Little drops of blood would pool at the surface of her forearms and smear themselves onto the sharp blade. She would lift the utility knife and hold it right in front of her eyes, hoping she could see red blood cells dancing and slowly dying as the drops started coagulating two inches from her nose. She used Kleenex to wipe the blade clean, which she then flushed down the toilet.
She liked the smell of her blood, the slightly metallic tinge it had, that stayed at the back of her throat. Sometimes she tasted it, too.
Cutting herself gave her a sense of control. She was the one in charge of deciding how deep it went, how much blood would come out. At first it was only drops. Then she started getting the knife deeper under her skin of her left forearm. The pain was reassuring, somehow. Like it made her insides match her outsides.
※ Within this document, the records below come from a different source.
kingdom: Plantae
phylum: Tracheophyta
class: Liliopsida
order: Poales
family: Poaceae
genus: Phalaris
I hope you didn’t believe that. There is no way to make the pain on the outside match what’s on the inside. She was so lost she had no idea what love was supposed to feel like.
His blows kept coming, as it to cover up the fact that he didn’t know how to express himself. Her skin made a sickening plop sound every time his fist connected with it.
One blow, no more special than any of the others that had preceded it, made her lose her balance. She fell backwards. Her head hit the soap holder hard, on the spot two inches away from her right eye socket, where’s it’s a little softer than elsewhere.
She felt herself floating, slowly and without sound. Then, finally, there was no more pain.